▶ [Assignment]
Copy every line of text in the items below exactly as it appears, and leave out the pictures.

....

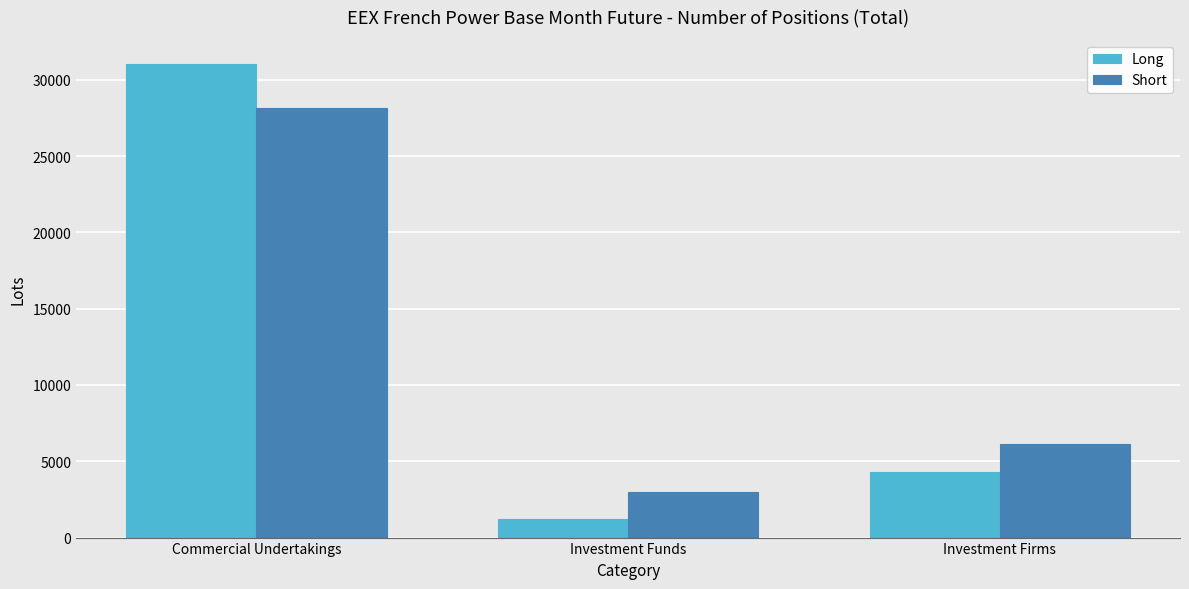

Where does the Short series first go above 6134?

Commercial Undertakings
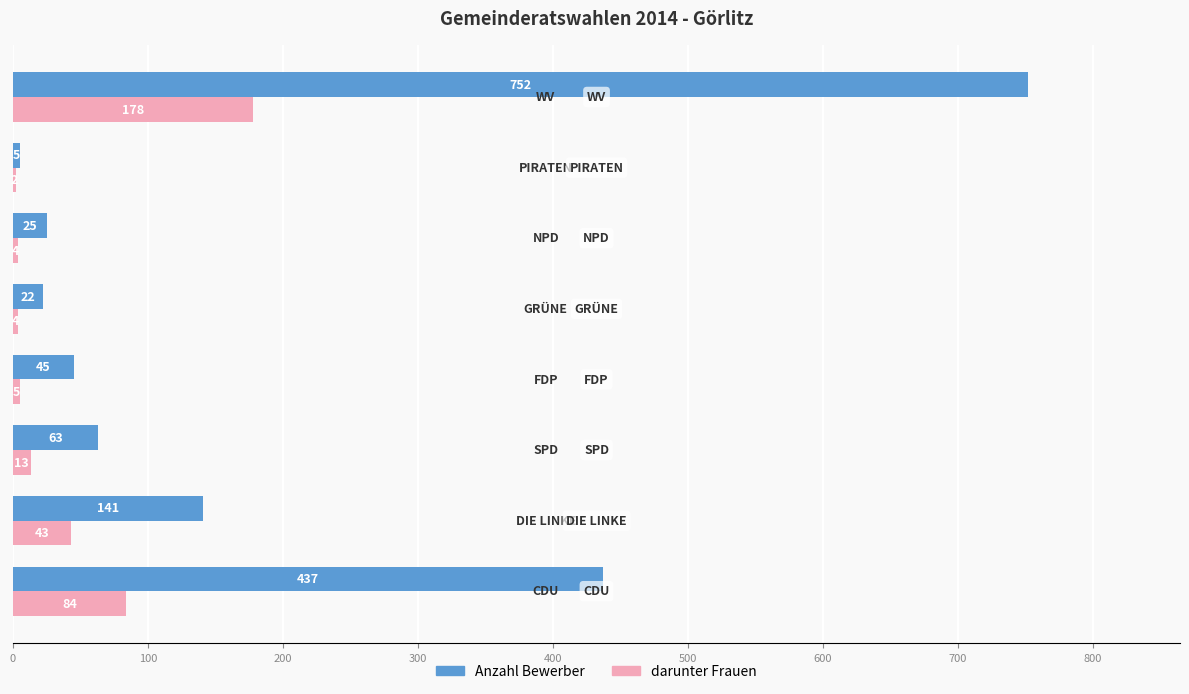

Which series has the largest range (max minus min)?

Anzahl Bewerber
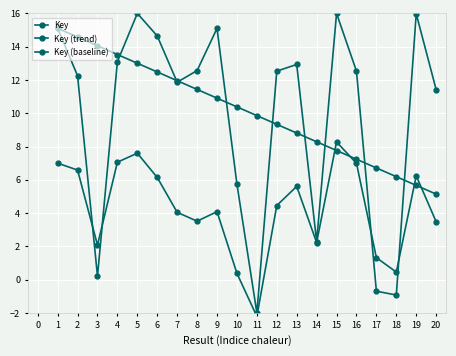

True or false: Key (trend) has a value of 8.3 at 15.

True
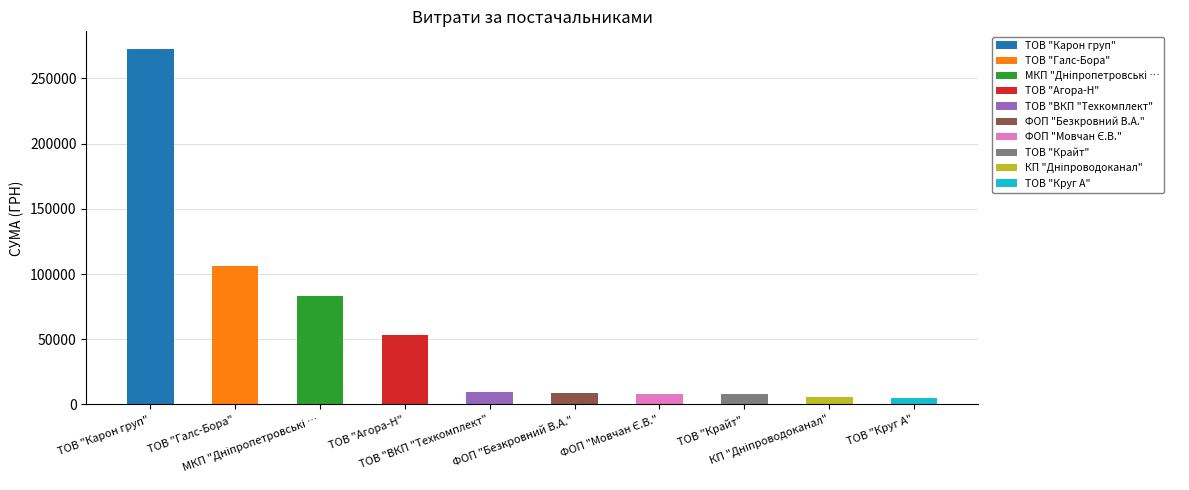

Which label corresponds to the largest value in the chart?

ТОВ "Карон груп"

....

▶ [Task result]
Where does the Short series first go above 6134?

Commercial Undertakings

Which series has the largest range (max minus min)?

Anzahl Bewerber

True or false: Key (trend) has a value of 8.3 at 15.

True

Which label corresponds to the largest value in the chart?

ТОВ "Карон груп"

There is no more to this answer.